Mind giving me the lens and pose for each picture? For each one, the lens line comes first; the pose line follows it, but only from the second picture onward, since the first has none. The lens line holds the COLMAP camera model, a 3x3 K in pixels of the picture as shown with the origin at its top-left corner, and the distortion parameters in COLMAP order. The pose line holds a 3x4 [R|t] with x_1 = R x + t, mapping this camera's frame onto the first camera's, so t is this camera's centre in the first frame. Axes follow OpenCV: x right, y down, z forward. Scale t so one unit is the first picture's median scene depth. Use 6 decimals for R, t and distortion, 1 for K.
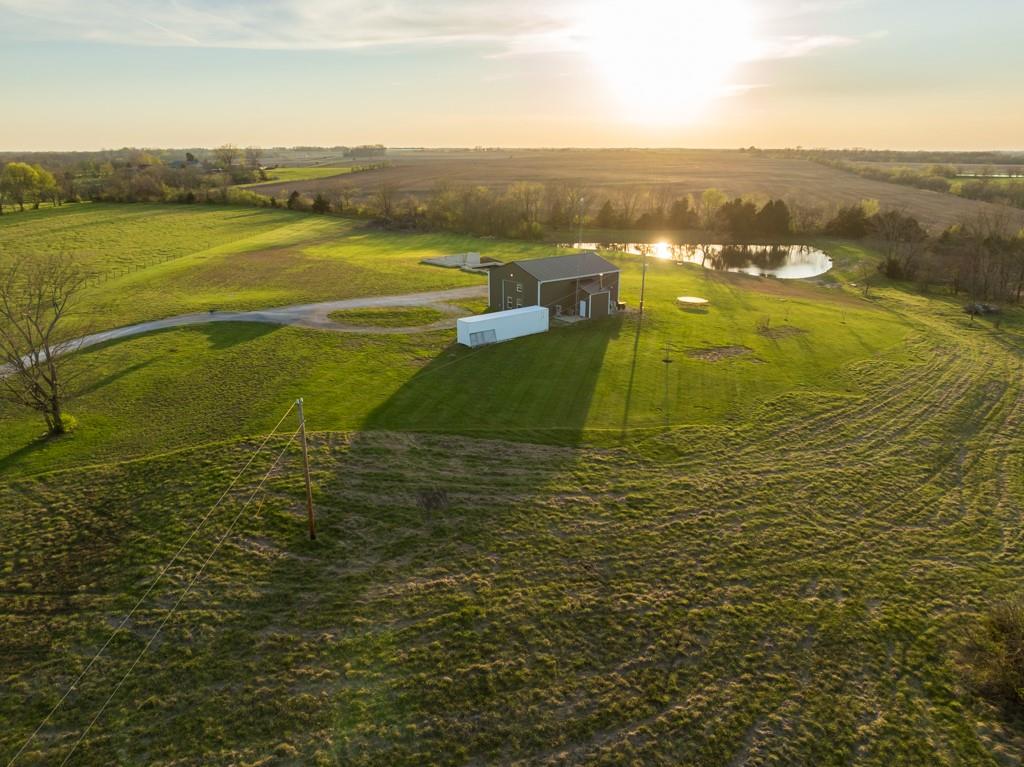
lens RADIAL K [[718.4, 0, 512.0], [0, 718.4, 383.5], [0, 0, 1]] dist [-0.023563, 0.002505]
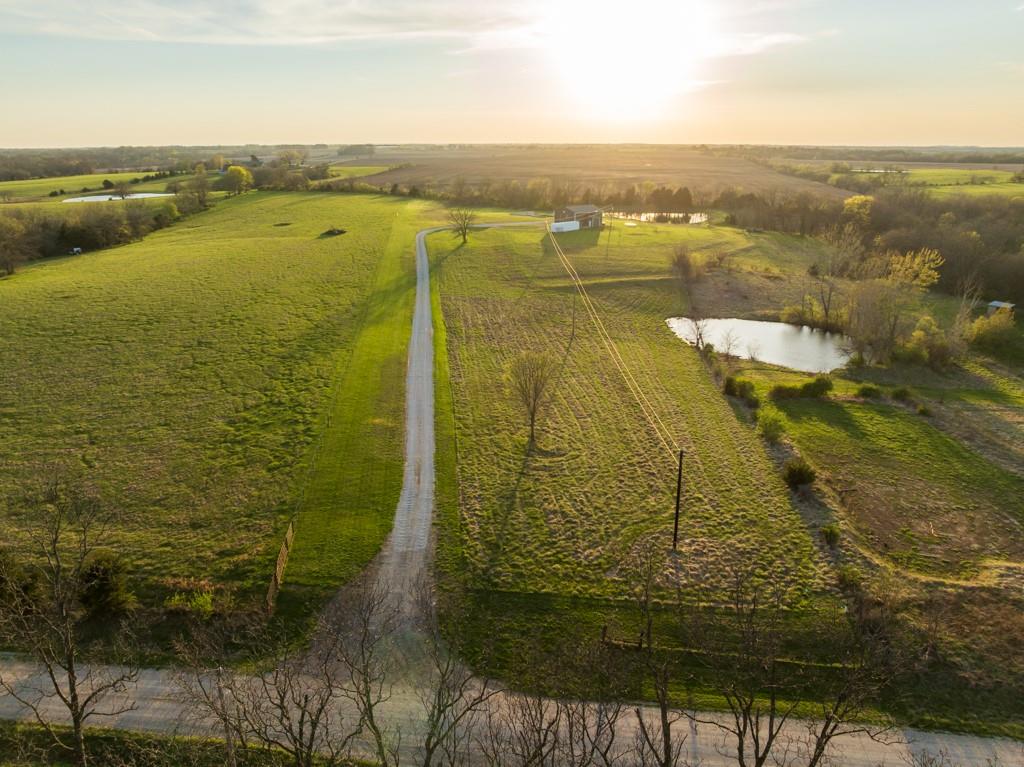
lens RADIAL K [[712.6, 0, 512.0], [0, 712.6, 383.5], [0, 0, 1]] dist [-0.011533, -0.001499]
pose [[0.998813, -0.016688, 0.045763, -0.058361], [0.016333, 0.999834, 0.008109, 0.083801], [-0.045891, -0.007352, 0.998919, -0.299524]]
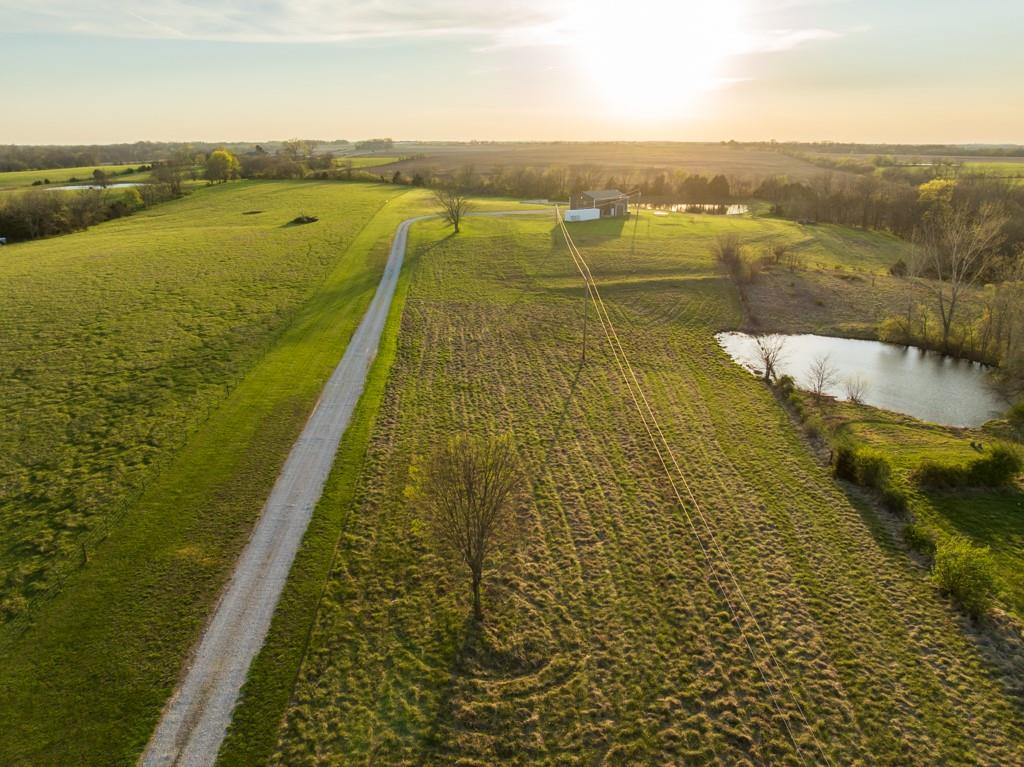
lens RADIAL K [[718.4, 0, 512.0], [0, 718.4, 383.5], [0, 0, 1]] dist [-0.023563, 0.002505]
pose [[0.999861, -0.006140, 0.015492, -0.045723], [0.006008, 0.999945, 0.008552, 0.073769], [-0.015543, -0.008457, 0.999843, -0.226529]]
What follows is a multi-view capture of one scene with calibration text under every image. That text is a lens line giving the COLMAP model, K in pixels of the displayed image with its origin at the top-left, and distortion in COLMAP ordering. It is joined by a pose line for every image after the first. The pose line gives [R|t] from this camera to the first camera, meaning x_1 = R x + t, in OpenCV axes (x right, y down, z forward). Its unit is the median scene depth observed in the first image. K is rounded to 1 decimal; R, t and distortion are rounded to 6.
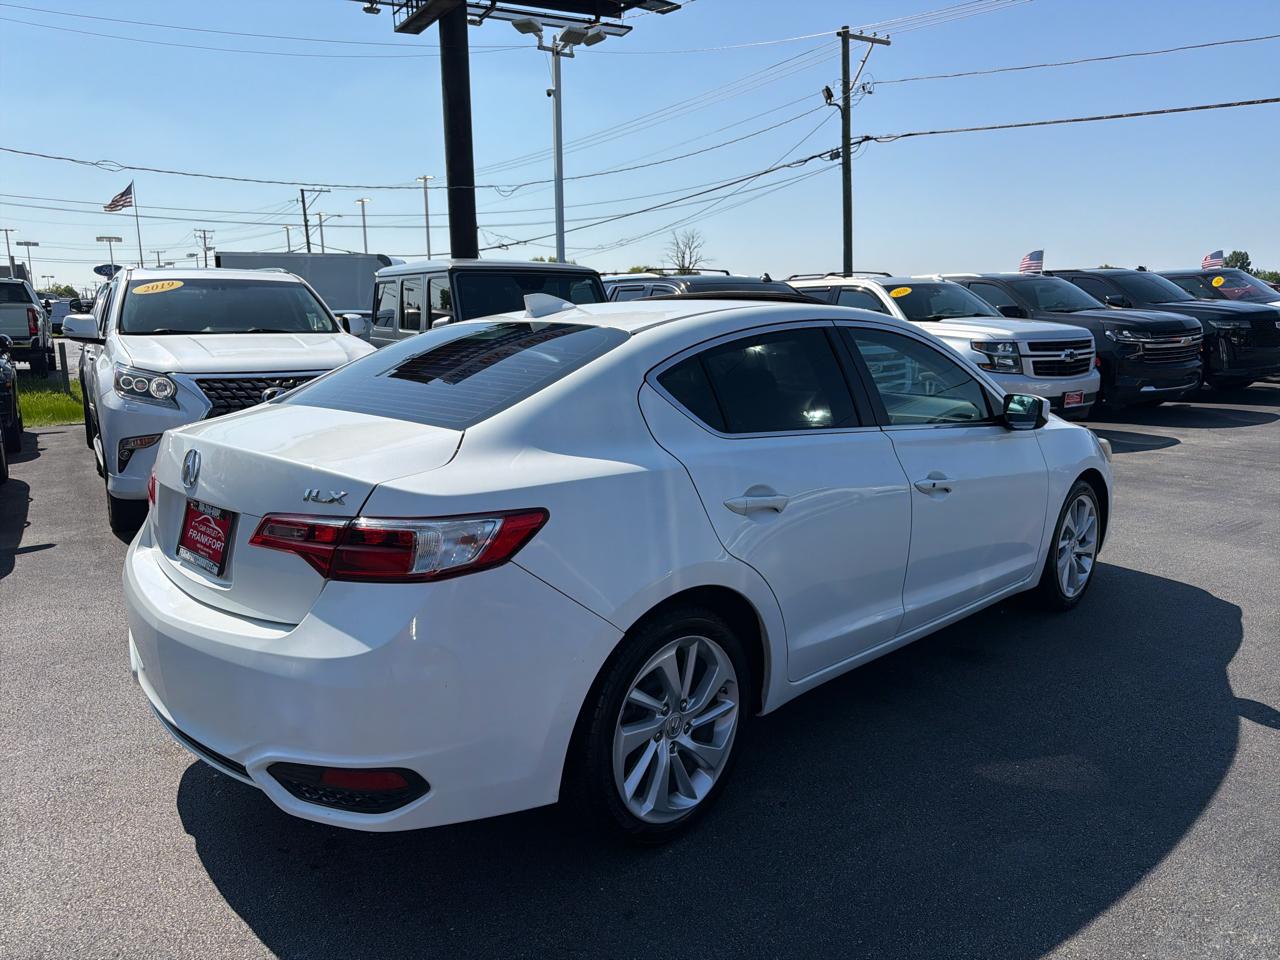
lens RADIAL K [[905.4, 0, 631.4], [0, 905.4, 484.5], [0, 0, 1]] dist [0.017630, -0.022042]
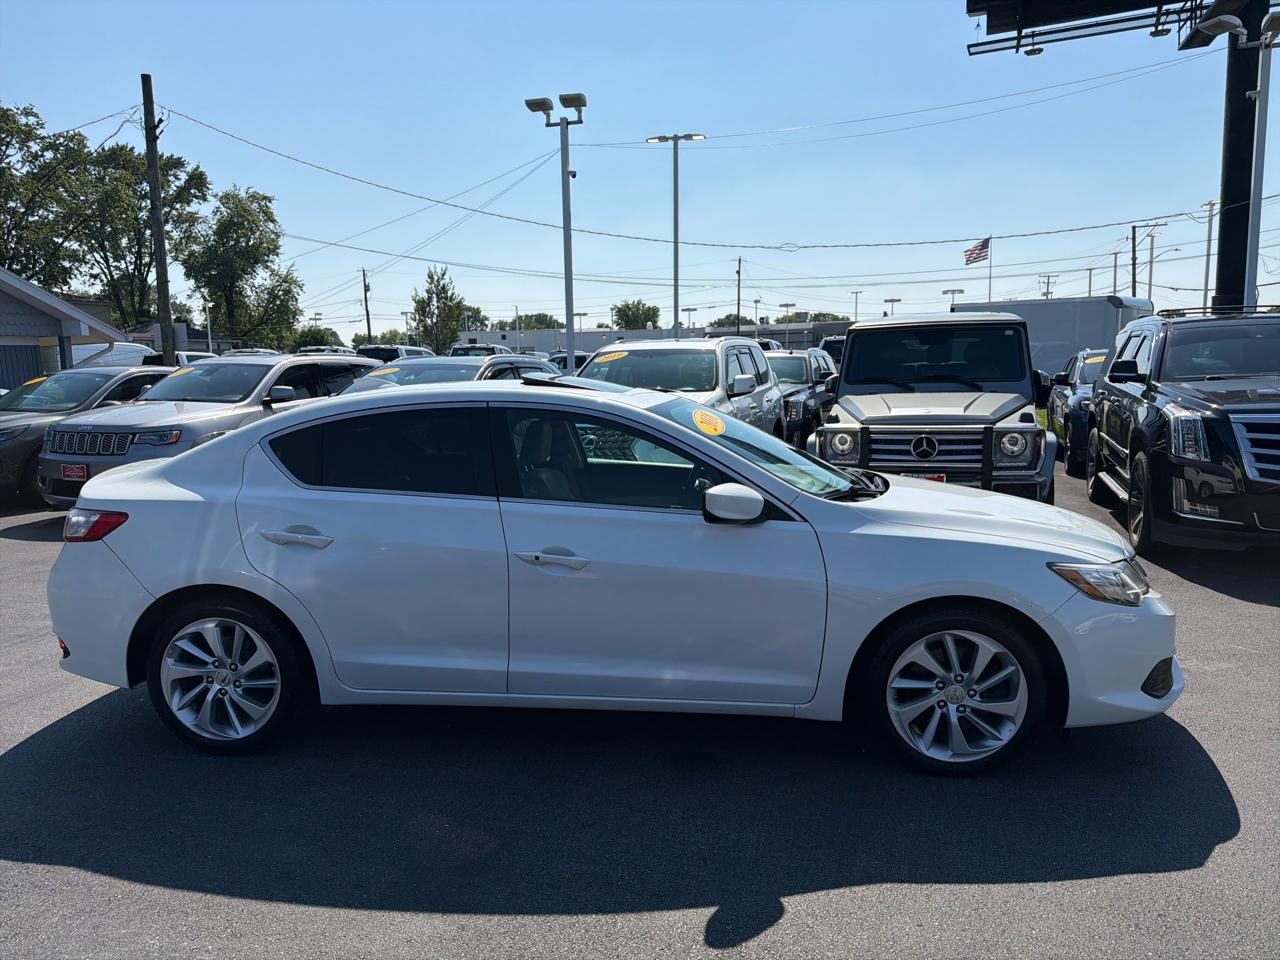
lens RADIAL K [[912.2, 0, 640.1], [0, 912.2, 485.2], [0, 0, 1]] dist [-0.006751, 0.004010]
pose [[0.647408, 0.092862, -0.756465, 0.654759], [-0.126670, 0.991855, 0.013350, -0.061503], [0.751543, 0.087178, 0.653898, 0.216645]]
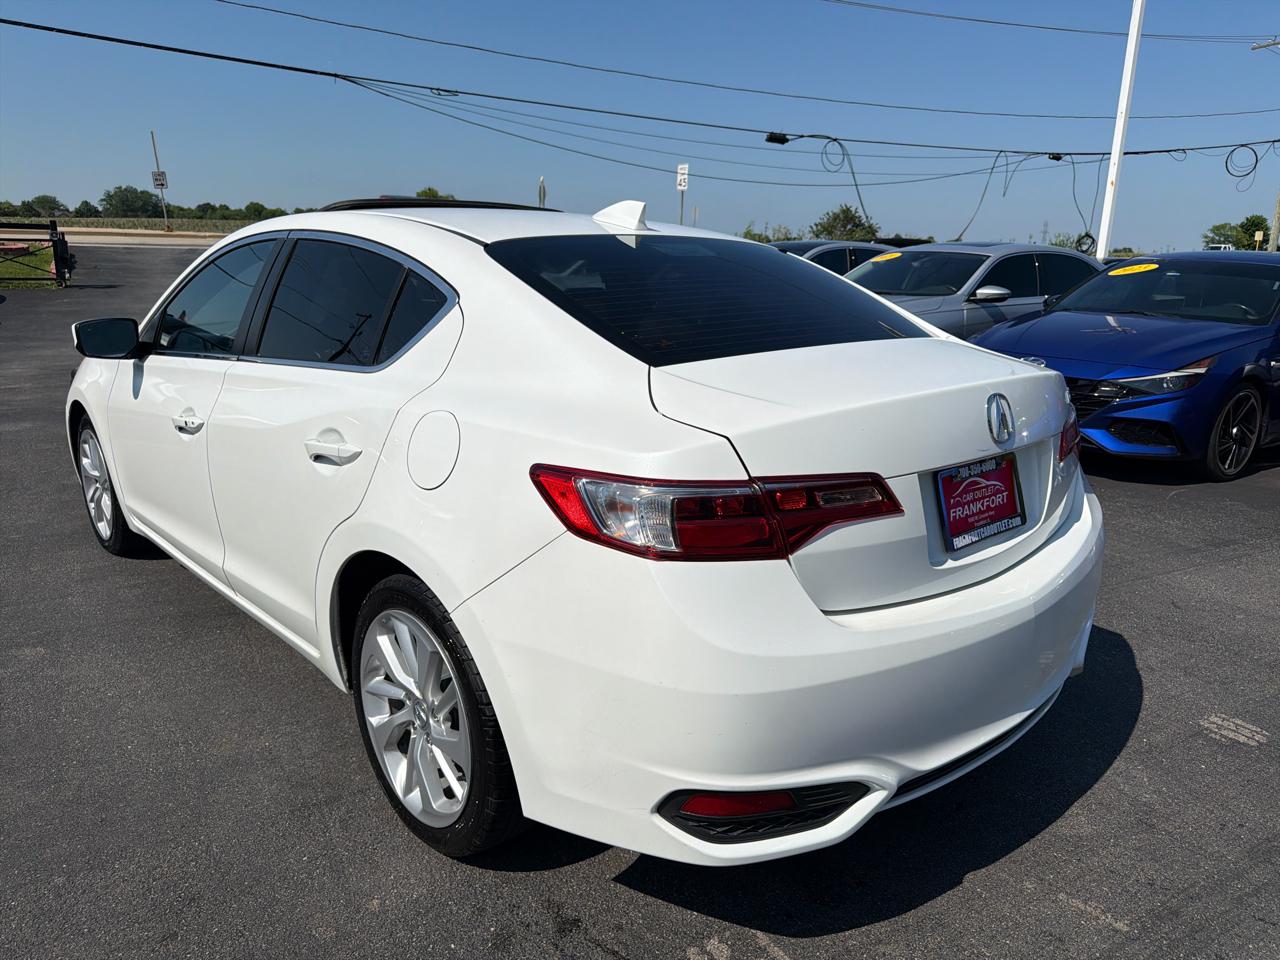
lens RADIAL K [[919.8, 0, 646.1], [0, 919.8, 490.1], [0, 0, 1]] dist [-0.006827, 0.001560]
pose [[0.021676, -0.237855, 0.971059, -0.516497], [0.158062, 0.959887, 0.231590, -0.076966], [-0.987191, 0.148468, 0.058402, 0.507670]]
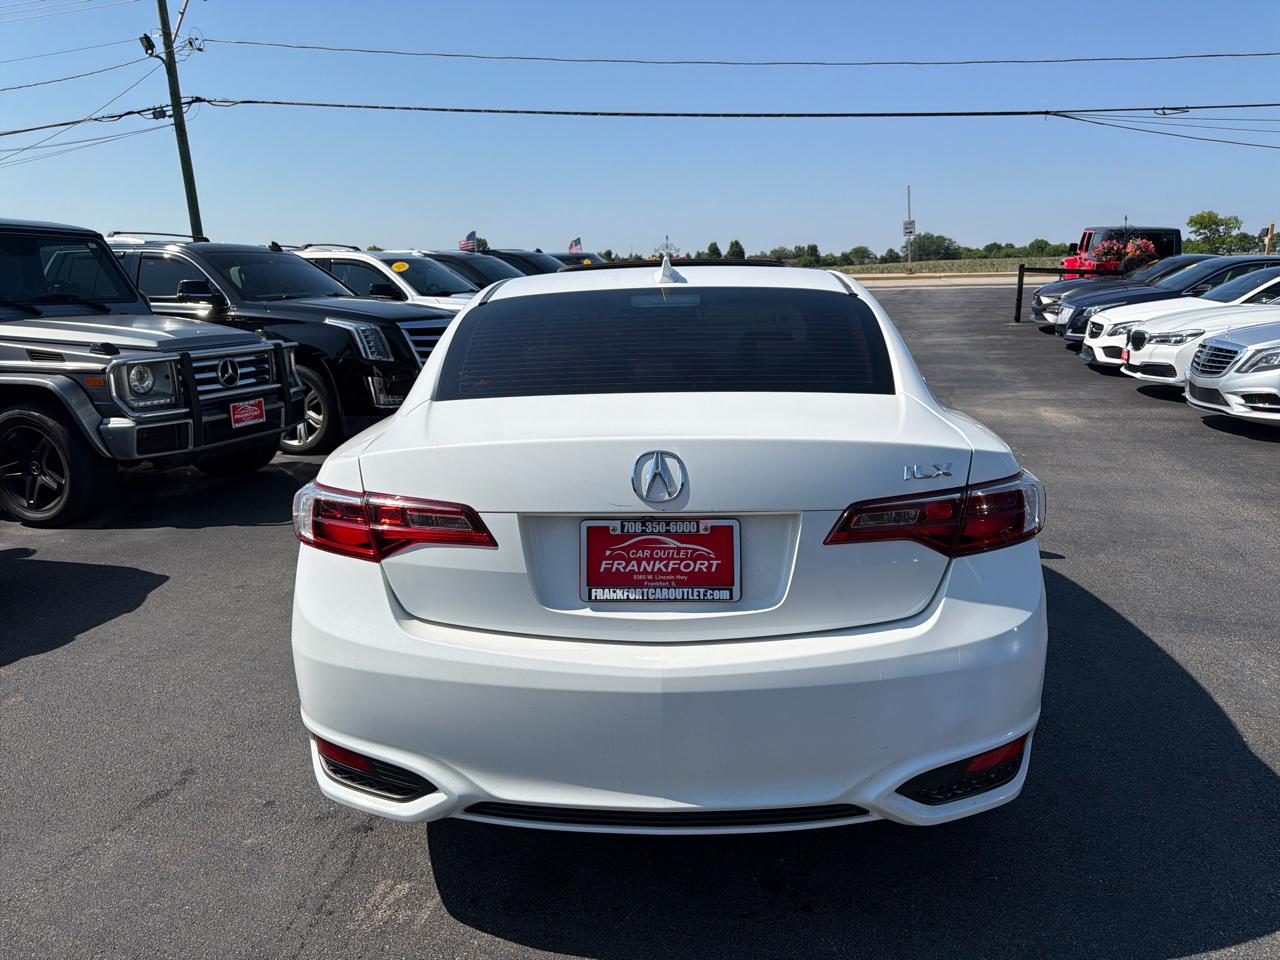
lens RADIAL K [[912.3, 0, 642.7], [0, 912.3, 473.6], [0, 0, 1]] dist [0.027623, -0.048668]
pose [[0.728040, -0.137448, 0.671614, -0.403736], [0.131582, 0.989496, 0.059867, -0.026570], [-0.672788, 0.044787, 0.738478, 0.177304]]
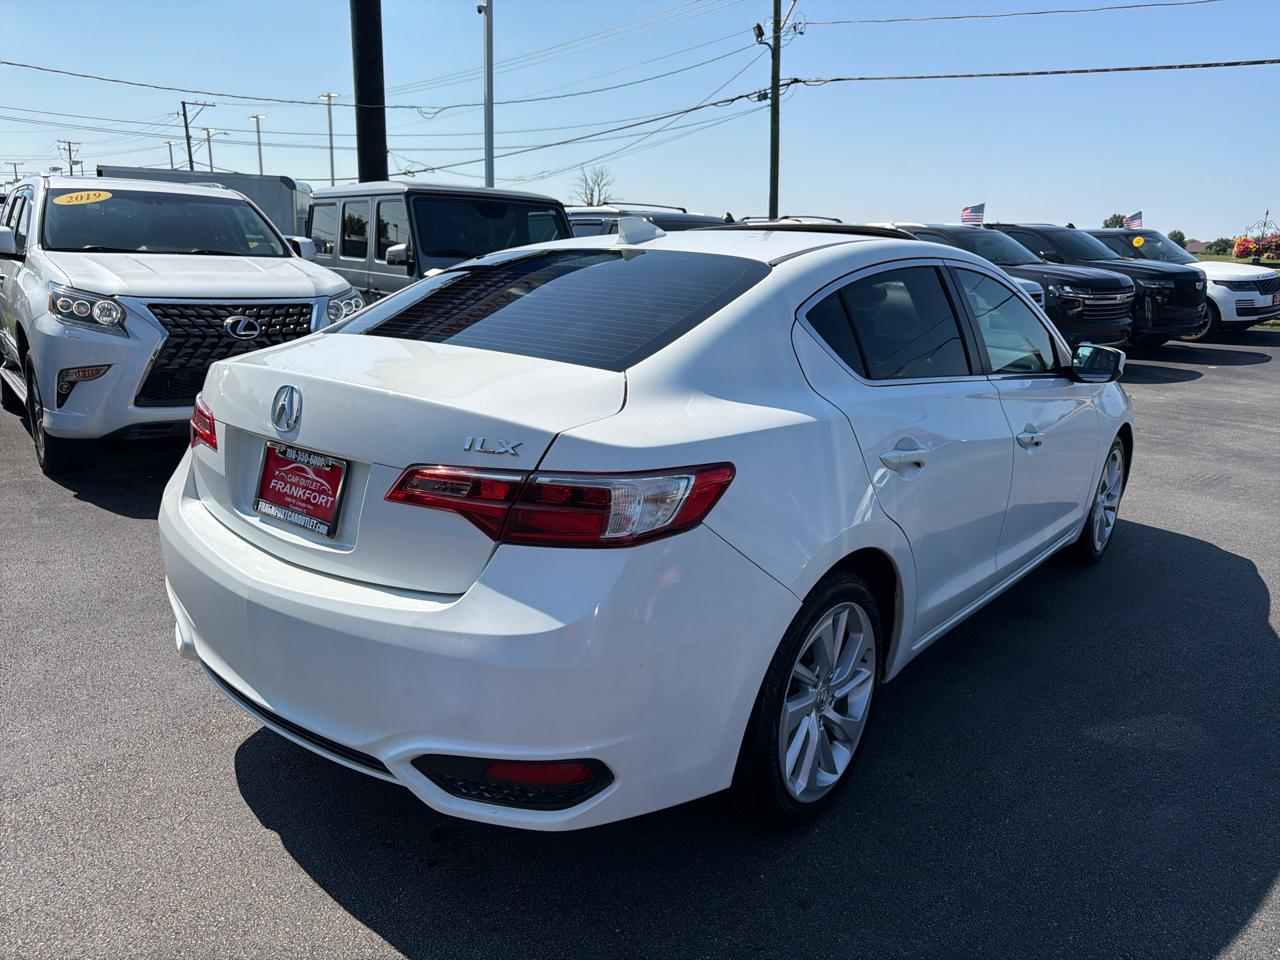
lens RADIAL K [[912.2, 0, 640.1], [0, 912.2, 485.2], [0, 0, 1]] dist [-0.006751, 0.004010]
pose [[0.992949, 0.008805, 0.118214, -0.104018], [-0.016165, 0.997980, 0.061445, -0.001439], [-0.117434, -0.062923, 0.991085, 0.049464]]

==*==

| THE PROBLEM |
Output the data lines as a JSON list of strings, one string per line, starting with the line containing "What follows is" and running through the line containing "0.044787, 0.738478, 0.177304]]", both included. Skip blank lines and leave the pictures out.

| SOLUTION TO THIS TASK |
[
  "What follows is a multi-view capture of one scene with calibration text under every image. That text is a lens line giving the COLMAP model, K in pixels of the displayed image with its origin at the top-left, and distortion in COLMAP ordering. It is joined by a pose line for every image after the first. The pose line gives [R|t] from this camera to the first camera, meaning x_1 = R x + t, in OpenCV axes (x right, y down, z forward). Its unit is the median scene depth observed in the first image. K is rounded to 1 decimal; R, t and distortion are rounded to 6.",
  "lens RADIAL K [[905.4, 0, 631.4], [0, 905.4, 484.5], [0, 0, 1]] dist [0.017630, -0.022042]",
  "lens RADIAL K [[912.2, 0, 640.1], [0, 912.2, 485.2], [0, 0, 1]] dist [-0.006751, 0.004010]",
  "pose [[0.647408, 0.092862, -0.756465, 0.654759], [-0.126670, 0.991855, 0.013350, -0.061503], [0.751543, 0.087178, 0.653898, 0.216645]]",
  "lens RADIAL K [[919.8, 0, 646.1], [0, 919.8, 490.1], [0, 0, 1]] dist [-0.006827, 0.001560]",
  "pose [[0.021676, -0.237855, 0.971059, -0.516497], [0.158062, 0.959887, 0.231590, -0.076966], [-0.987191, 0.148468, 0.058402, 0.507670]]",
  "lens RADIAL K [[912.3, 0, 642.7], [0, 912.3, 473.6], [0, 0, 1]] dist [0.027623, -0.048668]",
  "pose [[0.728040, -0.137448, 0.671614, -0.403736], [0.131582, 0.989496, 0.059867, -0.026570], [-0.672788, 0.044787, 0.738478, 0.177304]]"
]